# Fermat–Catalan conjecture

In number theory, the Fermat–Catalan conjecture combines ideas of Fermat's last theorem and the Catalan conjecture, hence the name. The conjecture states that the equation

${\displaystyle a^{m}+b^{n}=c^{k}\quad }$

(1)

has only finitely many solutions (a,b,c,m,n,k) with distinct triplets of values (am, bn, ck); here a, b, c are positive coprime integers and m, n, k are positive integers satisfying

${\displaystyle {\frac {1}{m}}+{\frac {1}{n}}+{\frac {1}{k}}<1.}$

(2)

This inequality restriction on the exponents has the effect of precluding consideration of the known infinitude of solutions of (1) in which two of the exponents are 2 (such as Pythagorean triples).

As of 2015, the following ten solutions to (1) are known:[1]

${\displaystyle 1^{m}+2^{3}=3^{2}\;}$
${\displaystyle 2^{5}+7^{2}=3^{4}\;}$
${\displaystyle 13^{2}+7^{3}=2^{9}\;}$
${\displaystyle 2^{7}+17^{3}=71^{2}\;}$
${\displaystyle 3^{5}+11^{4}=122^{2}\;}$
${\displaystyle 33^{8}+1549034^{2}=15613^{3}\;}$
${\displaystyle 1414^{3}+2213459^{2}=65^{7}\;}$
${\displaystyle 9262^{3}+15312283^{2}=113^{7}\;}$
${\displaystyle 17^{7}+76271^{3}=21063928^{2}\;}$
${\displaystyle 43^{8}+96222^{3}=30042907^{2}\;}$

The first of these (1m+23=32) is the only solution where one of a, b or c is 1, according to the Catalan conjecture, proven in 2002 by Preda Mihăilescu.
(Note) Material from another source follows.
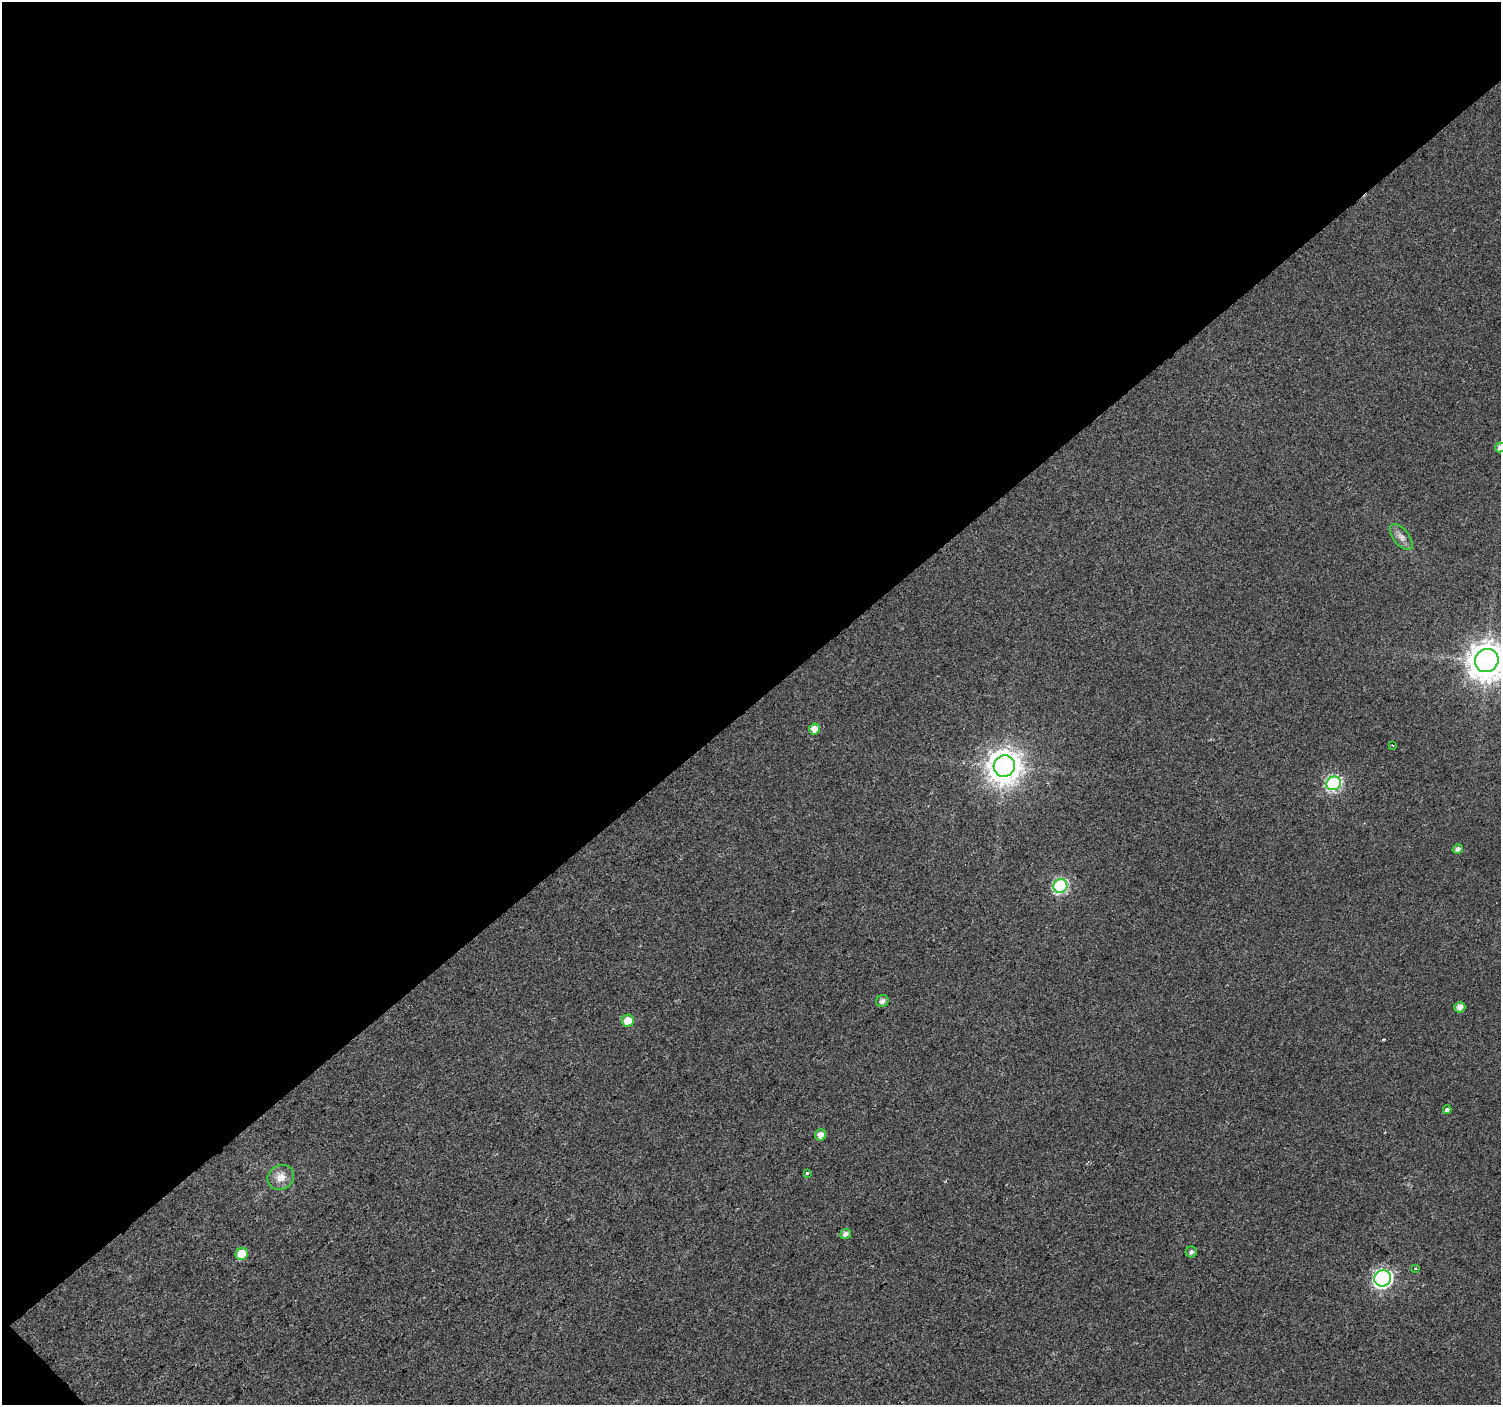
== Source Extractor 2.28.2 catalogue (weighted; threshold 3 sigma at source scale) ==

While this case leads to infinitely many solutions of (1) (since we can pick any m for m>6), these solutions only give a single triplet of values (am, bn, ck).
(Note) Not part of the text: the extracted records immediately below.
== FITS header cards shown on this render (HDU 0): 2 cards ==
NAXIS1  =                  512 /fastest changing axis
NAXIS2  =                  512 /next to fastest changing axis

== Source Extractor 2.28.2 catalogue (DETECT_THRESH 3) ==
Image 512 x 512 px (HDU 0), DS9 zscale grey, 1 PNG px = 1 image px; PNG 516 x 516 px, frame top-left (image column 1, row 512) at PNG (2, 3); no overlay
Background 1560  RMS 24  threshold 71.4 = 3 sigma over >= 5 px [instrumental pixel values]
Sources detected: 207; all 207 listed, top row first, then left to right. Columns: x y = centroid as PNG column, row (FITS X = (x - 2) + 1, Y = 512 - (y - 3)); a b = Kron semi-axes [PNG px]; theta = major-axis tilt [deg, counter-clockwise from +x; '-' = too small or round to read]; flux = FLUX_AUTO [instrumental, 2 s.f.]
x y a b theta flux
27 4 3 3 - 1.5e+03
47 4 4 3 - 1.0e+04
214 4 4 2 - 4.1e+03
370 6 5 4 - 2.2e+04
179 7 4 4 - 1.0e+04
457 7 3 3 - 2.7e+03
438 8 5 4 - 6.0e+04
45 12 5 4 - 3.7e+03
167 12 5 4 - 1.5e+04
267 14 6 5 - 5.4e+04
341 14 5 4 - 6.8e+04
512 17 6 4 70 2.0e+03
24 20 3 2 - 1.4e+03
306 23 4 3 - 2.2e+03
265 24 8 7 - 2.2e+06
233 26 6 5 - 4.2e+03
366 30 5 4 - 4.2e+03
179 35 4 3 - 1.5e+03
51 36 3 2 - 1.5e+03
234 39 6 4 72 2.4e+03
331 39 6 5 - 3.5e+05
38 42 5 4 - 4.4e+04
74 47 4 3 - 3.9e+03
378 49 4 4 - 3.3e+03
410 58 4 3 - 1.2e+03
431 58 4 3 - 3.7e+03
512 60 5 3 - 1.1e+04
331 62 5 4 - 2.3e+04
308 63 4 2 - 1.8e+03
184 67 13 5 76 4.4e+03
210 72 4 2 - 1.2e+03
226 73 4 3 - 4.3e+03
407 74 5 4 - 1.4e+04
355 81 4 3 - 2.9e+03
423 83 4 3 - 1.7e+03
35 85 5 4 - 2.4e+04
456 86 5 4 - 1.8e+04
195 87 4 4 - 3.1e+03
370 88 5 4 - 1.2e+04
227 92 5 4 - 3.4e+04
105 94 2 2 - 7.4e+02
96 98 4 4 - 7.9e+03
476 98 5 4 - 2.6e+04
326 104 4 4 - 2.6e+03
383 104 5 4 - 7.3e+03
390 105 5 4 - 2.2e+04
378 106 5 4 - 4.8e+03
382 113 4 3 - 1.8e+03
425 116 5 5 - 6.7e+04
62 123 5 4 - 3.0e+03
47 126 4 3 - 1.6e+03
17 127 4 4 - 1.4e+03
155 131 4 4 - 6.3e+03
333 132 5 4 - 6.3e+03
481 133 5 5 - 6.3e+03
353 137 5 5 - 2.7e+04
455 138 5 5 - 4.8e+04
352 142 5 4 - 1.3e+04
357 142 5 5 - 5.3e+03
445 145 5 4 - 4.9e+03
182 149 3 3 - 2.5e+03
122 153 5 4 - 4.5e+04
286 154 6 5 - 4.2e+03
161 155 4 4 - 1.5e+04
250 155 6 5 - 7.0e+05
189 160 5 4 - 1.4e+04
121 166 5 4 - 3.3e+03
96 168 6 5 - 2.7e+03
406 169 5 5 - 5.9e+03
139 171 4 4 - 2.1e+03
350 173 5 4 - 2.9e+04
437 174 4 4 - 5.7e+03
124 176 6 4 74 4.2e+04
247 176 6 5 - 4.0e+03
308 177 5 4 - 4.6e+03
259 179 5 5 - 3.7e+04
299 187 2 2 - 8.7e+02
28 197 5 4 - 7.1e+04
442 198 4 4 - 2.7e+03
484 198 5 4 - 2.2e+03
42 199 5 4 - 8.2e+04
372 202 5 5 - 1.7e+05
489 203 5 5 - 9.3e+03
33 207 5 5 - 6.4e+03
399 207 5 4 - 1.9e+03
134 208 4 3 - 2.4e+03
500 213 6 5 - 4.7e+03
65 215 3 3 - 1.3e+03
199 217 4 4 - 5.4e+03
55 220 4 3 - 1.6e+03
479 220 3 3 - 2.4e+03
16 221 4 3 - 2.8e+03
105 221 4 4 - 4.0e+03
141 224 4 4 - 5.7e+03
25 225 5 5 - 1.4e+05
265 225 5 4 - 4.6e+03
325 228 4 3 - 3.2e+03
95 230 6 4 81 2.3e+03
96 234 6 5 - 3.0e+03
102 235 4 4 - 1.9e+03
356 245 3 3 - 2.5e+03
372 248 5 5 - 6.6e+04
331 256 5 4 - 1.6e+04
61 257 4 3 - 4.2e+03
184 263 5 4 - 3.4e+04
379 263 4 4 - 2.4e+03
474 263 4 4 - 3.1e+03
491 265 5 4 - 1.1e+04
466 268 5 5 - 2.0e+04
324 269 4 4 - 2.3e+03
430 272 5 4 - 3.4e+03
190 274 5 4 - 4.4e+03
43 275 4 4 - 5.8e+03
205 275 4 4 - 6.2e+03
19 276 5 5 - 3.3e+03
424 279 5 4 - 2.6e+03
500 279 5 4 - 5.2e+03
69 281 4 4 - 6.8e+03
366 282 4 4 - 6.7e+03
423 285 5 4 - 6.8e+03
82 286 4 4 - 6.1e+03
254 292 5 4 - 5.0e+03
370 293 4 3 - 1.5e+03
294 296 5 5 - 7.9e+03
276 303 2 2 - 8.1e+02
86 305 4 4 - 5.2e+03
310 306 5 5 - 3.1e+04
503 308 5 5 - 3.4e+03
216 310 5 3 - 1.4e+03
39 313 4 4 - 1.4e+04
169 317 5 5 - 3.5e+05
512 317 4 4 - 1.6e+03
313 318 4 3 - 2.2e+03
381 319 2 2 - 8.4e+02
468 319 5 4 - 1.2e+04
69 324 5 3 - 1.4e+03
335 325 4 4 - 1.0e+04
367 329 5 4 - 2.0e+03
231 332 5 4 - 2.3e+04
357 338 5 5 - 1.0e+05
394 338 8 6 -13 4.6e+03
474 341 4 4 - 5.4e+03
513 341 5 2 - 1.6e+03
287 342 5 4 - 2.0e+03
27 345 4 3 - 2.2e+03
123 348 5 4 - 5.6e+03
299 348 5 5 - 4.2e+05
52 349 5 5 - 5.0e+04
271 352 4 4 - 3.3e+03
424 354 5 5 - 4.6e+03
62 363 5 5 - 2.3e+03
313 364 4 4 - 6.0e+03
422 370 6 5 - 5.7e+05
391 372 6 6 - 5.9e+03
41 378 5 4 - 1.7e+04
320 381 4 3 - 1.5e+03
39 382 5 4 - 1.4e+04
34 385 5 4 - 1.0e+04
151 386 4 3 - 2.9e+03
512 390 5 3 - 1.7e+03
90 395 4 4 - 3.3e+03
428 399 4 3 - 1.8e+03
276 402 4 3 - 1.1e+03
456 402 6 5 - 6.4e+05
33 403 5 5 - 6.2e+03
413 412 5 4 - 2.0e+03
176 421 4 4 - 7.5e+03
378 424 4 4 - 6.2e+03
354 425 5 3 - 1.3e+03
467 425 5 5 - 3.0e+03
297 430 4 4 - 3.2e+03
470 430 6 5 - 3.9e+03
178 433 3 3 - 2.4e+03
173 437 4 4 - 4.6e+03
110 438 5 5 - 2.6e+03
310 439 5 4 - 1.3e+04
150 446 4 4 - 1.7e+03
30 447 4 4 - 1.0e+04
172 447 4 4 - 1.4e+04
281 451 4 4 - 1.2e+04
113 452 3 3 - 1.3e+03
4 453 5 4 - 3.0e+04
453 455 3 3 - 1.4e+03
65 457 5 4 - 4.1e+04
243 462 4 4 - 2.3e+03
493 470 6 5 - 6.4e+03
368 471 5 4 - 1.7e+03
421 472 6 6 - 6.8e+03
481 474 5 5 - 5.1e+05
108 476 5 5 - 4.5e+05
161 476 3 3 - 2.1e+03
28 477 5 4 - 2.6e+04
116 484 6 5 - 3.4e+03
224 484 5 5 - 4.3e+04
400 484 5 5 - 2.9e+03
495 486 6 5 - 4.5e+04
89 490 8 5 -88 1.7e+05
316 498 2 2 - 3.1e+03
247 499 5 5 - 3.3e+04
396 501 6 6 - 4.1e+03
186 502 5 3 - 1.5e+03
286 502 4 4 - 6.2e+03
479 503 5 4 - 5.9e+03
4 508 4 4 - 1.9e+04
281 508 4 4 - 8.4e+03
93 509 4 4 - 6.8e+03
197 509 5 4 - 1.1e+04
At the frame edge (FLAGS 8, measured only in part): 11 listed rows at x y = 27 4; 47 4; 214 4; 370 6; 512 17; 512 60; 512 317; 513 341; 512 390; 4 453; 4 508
It is known by the Darmon–Granville theorem, which uses Faltings' theorem, that for any fixed choice of positive integers m, n and k satisfying (2), only finitely many coprime triples (abc) solving (1) exist;[2][3]:p. 64 but the full Fermat–Catalan conjecture is a much stronger statement since it allows for an infinitude of sets of exponents m, n and k.

The abc conjecture implies the Fermat–Catalan conjecture.[1]

Beal's conjecture is true if and only if all Fermat-Catalan solutions use 2 as an exponent for some variable.